For all stages except the Area 51 stages, PDHP loads all rooms during stage load and bypasses the "what rooms should I load" code. This gives a much more consistent frame rate. For the Area 51 stages, there is not enough memory to load all rooms at the same time (it would require around 1.5MB) so the original "load on the fly" method is used for those stages.
In the retail game, when you change weapons it has to load the model and textures for the gun, hands and ammo casing. Each load is done using a blocking DMA call. They are split over several frames, so changing weapons results in a few laggy frames.
PDHP preloads all this data for the stage's natural weapons so they don't have to be loaded on the fly. Weapons that are given via cheats are not preloaded and will be loaded on the fly as usual.
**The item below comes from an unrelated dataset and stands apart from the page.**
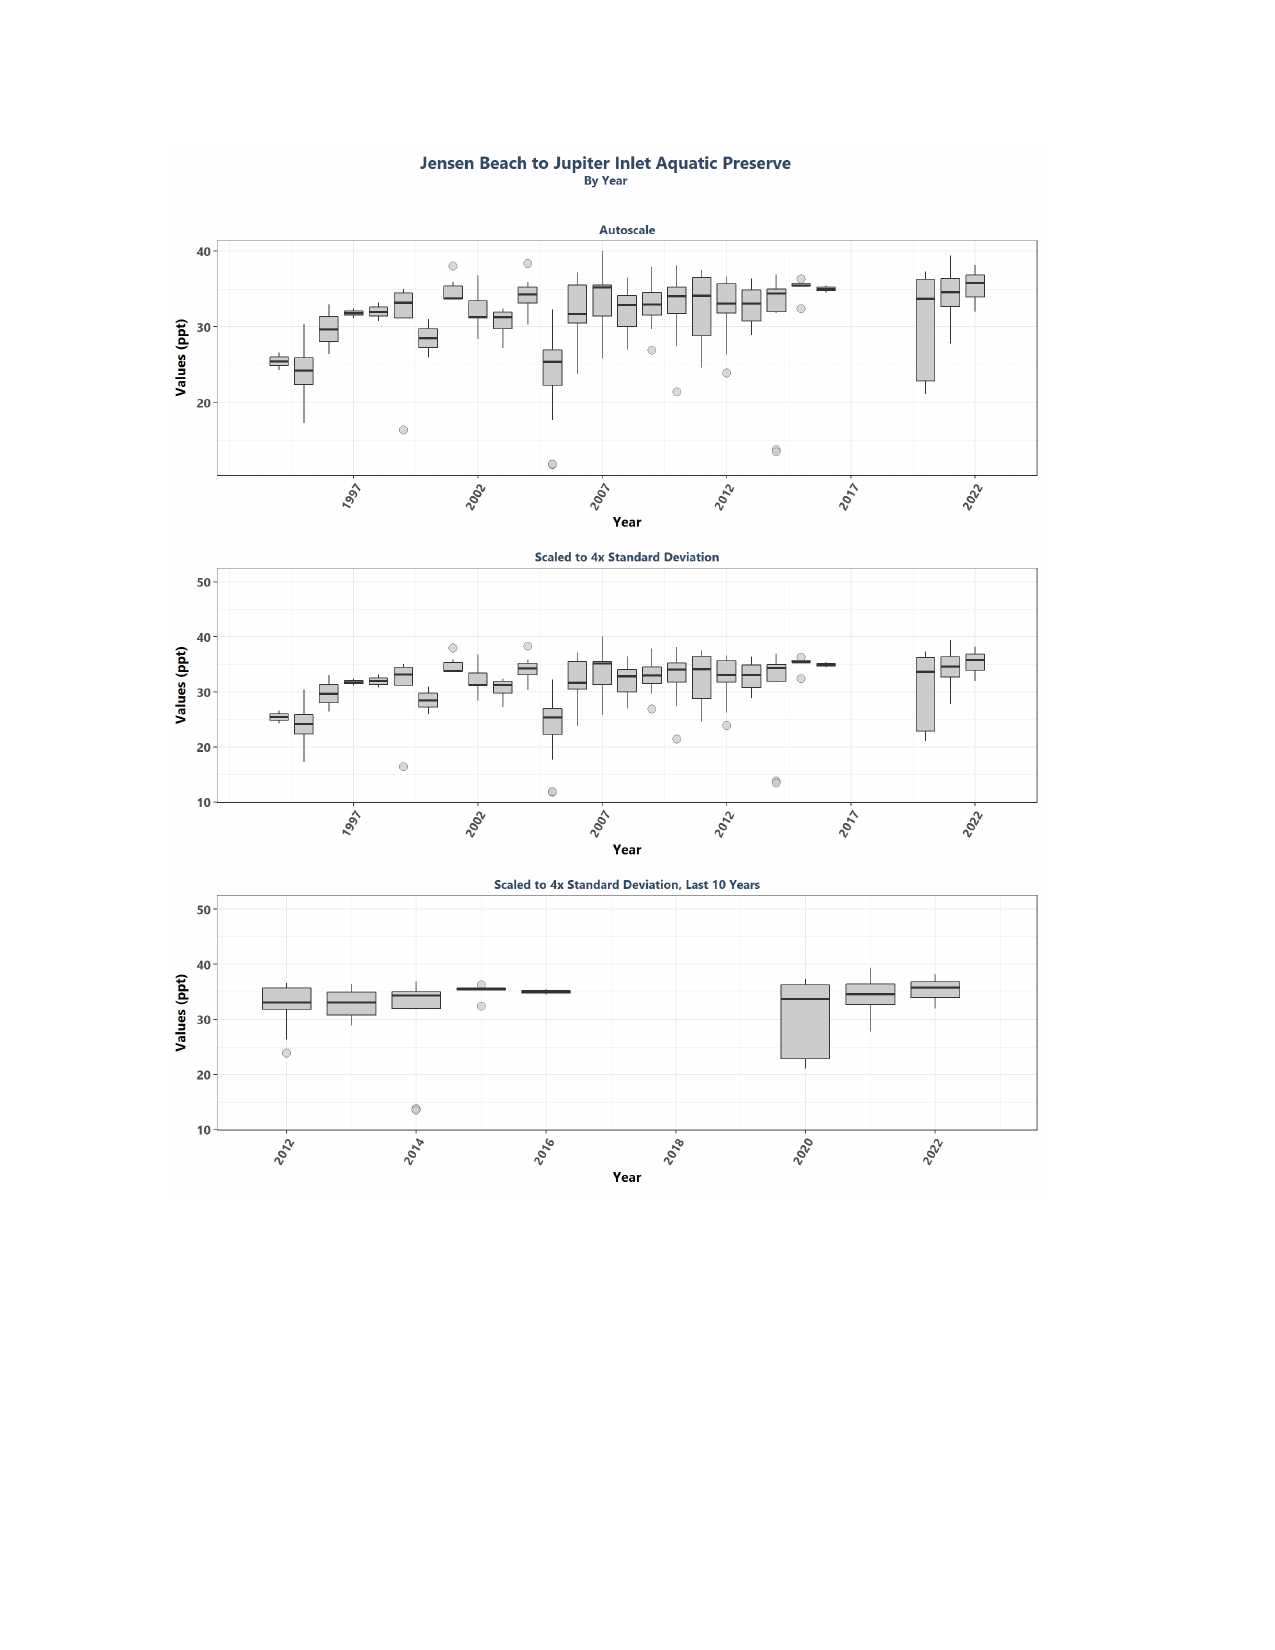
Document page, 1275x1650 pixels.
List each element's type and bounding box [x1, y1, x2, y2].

picture [168, 150, 1044, 1200]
This means changing weapons is relatively quick and doesn't create any lag.
Some stages have a bytecode script that overrides room visibility based on which rooms the player is in. The bytecode is interpreted by the C engine on every frame.
PDHP removes the scripting entirely and implements the custom visibility logic directly in C.
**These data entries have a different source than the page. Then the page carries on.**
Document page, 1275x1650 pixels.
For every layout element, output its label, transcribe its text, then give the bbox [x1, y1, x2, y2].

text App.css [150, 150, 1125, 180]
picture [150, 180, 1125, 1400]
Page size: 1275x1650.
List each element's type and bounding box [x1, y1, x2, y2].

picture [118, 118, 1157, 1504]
Each character maintains a timer which can be used for AI purposes. The timer is stored as an integer, where each unit is one 60th of a second. When AI scripting wants to set or check the timer, it specifies an integer value in 60ths of a second as well.
In the retail game, the function for getting the character's timer and the function for comparing it both convert the times into seconds as floats before comparing the two floats.
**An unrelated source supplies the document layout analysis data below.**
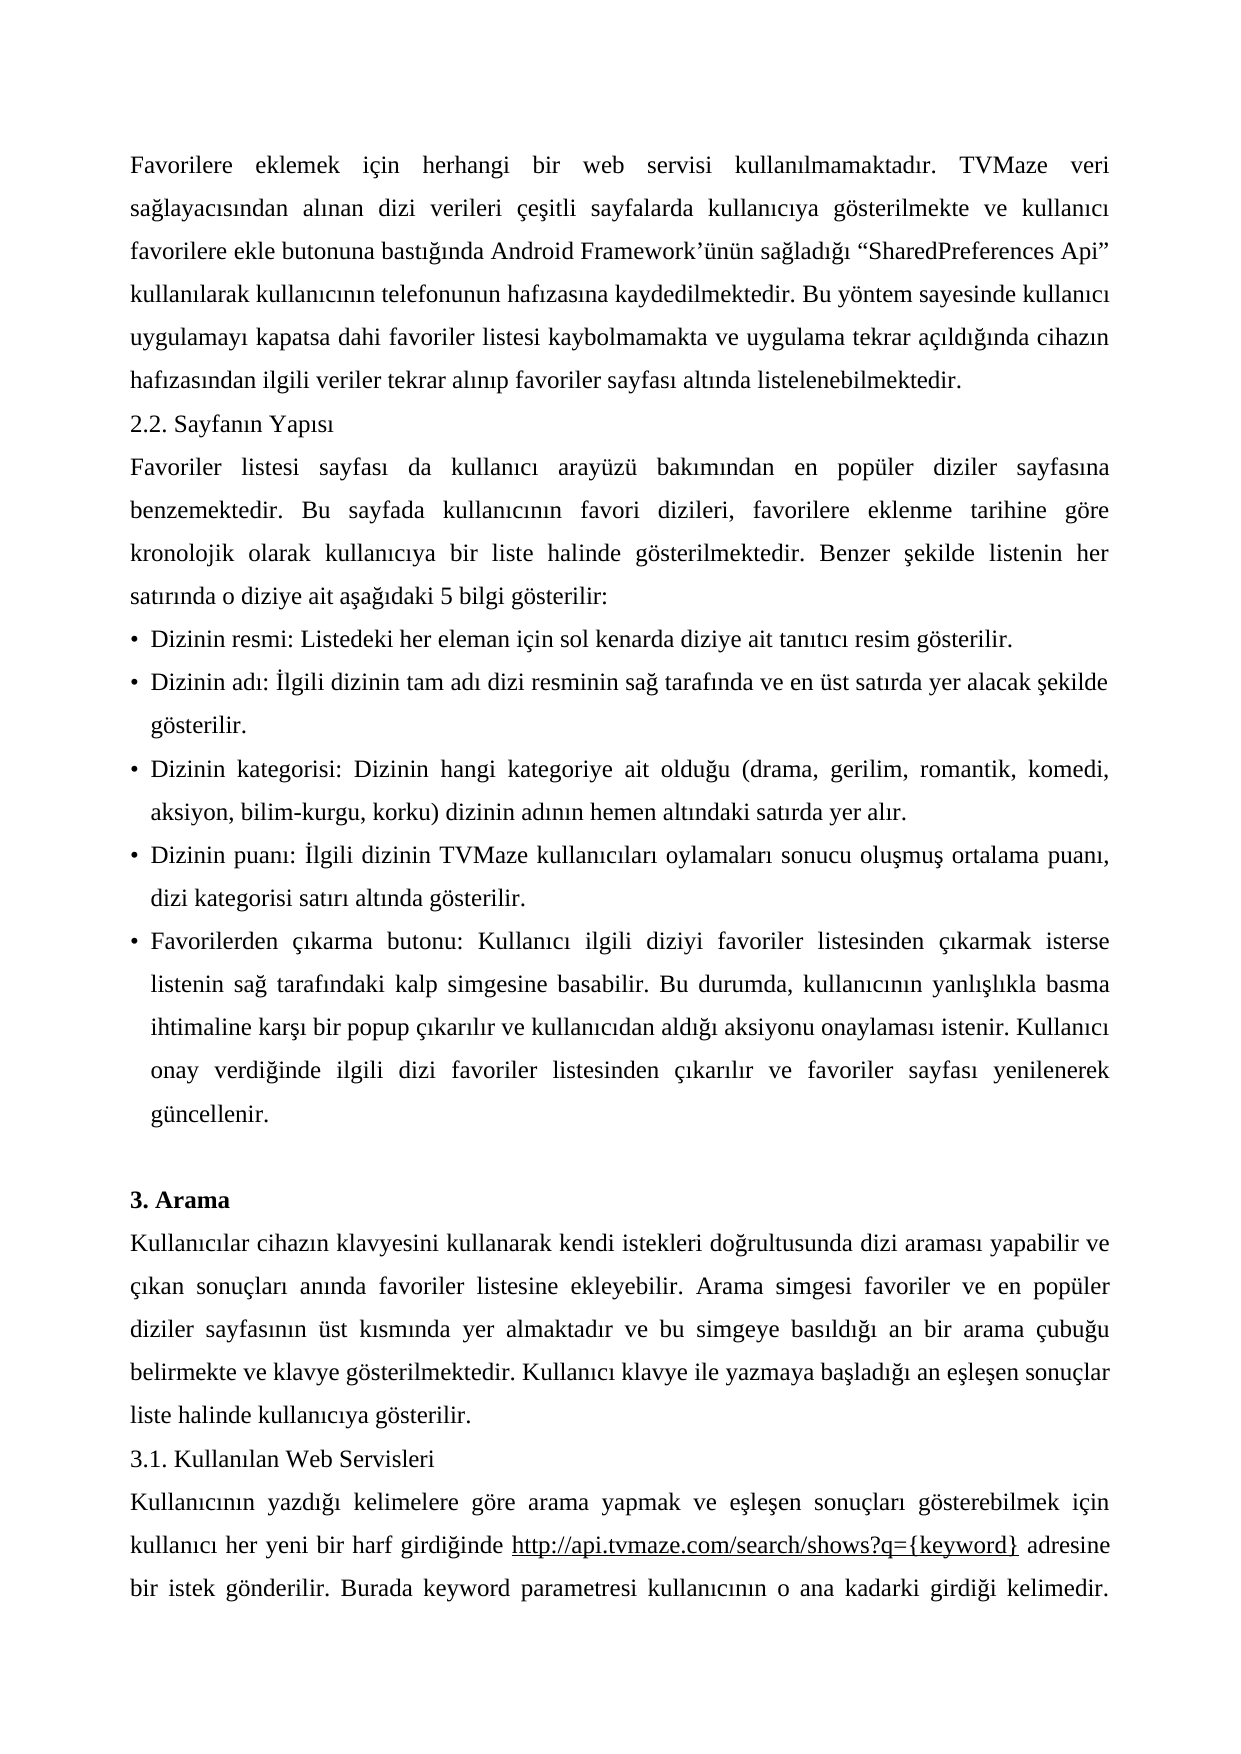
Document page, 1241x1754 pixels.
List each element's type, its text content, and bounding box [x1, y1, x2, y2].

text Favorilere eklemek için herhangi bir web servisi kullanılmamaktadır. TVMaze veri sağlayacısından alınan dizi verileri çeşitli sayfalarda kullanıcıya gösterilmekte ve kullanıcı favorilere ekle butonuna bastığında Android Framework’ünün sağladığı “SharedPreferences Api” kullanılarak kullanıcının telefonunun hafızasına kaydedilmektedir. Bu yöntem sayesinde kullanıcı uygulamayı kapatsa dahi favoriler listesi kaybolmamakta ve uygulama tekrar açıldığında cihazın hafızasından ilgili veriler tekrar alınıp favoriler sayfası altında listelenebilmektedir. [130, 150, 1110, 394]
text 3.1. Kullanılan Web Servisleri [130, 1444, 1110, 1472]
list Dizinin puanı: İlgili dizinin TVMaze kullanıcıları oylamaları sonucu oluşmuş ortalama puanı, dizi kategorisi satırı altında gösterilir. [130, 840, 1110, 912]
text 3. Arama [130, 1185, 1110, 1214]
list Dizinin kategorisi: Dizinin hangi kategoriye ait olduğu (drama, gerilim, romantik, komedi, aksiyon, bilim-kurgu, korku) dizinin adının hemen altındaki satırda yer alır. [130, 754, 1110, 826]
list Dizinin resmi: Listedeki her eleman için sol kenarda diziye ait tanıtıcı resim gösterilir. [130, 624, 1110, 653]
text 2.2. Sayfanın Yapısı [130, 409, 1110, 437]
list Favorilerden çıkarma butonu: Kullanıcı ilgili diziyi favoriler listesinden çıkarmak isterse listenin sağ tarafındaki kalp simgesine basabilir. Bu durumda, kullanıcının yanlışlıkla basma ihtimaline karşı bir popup çıkarılır ve kullanıcıdan aldığı aksiyonu onaylaması istenir. Kullanıcı onay verdiğinde ilgili dizi favoriler listesinden çıkarılır ve favoriler sayfası yenilenerek güncellenir. [130, 926, 1110, 1127]
text Favoriler listesi sayfası da kullanıcı arayüzü bakımından en popüler diziler sayfasına benzemektedir. Bu sayfada kullanıcının favori dizileri, favorilere eklenme tarihine göre kronolojik olarak kullanıcıya bir liste halinde gösterilmektedir. Benzer şekilde listenin her satırında o diziye ait aşağıdaki 5 bilgi gösterilir: [130, 452, 1110, 610]
text Kullanıcılar cihazın klavyesini kullanarak kendi istekleri doğrultusunda dizi araması yapabilir ve çıkan sonuçları anında favoriler listesine ekleyebilir. Arama simgesi favoriler ve en popüler diziler sayfasının üst kısmında yer almaktadır ve bu simgeye basıldığı an bir arama çubuğu belirmekte ve klavye gösterilmektedir. Kullanıcı klavye ile yazmaya başladığı an eşleşen sonuçlar liste halinde kullanıcıya gösterilir. [130, 1228, 1110, 1429]
list Dizinin adı: İlgili dizinin tam adı dizi resminin sağ tarafında ve en üst satırda yer alacak şekilde gösterilir. [130, 667, 1110, 739]
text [130, 1487, 1110, 1602]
PDHP removes the float conversion and compares them as integers.
Pad data is zipped on the ROM, but then within the zipped data each pad can have a different size depending on which fields are customised. For example, the "up" coordinates can be omitted in the ROM data if the pad is upright, and a bitflag is set in the pad's flags to specify this. This pad data is unzipped and loaded into memory in the same format as used on the ROM.
When reading a pad's data, the game calls a function called padUnpack
and passes it a pointer to a temporary pad struct. padUnpack
reads the compact data, calculates any omitted properties and writes it back to the pad pointer that was passed to it. These are not preserved between frames, so this unpacking has to happen every time any pad is read.
PDHP puts the full pad data on the ROM, removes padUnpack
and makes the callers point directly to the pad data. They no longer need to unpack or convert anything.
The retail game uses a PLAYERCOUNT()
macro which expands to:
((g_Vars.players[0] ? 1 : 0) + (g_Vars.players[1] ? 1 : 0) + (g_Vars.players[2] ? 1 : 0) + (g_Vars.players[3] ? 1 : 0))
This creates a great deal of memory reads, branching and register usage, especially when used in loop conditions. By creating a playercount
property in the g_Vars
struct, the excessive checking is reduced.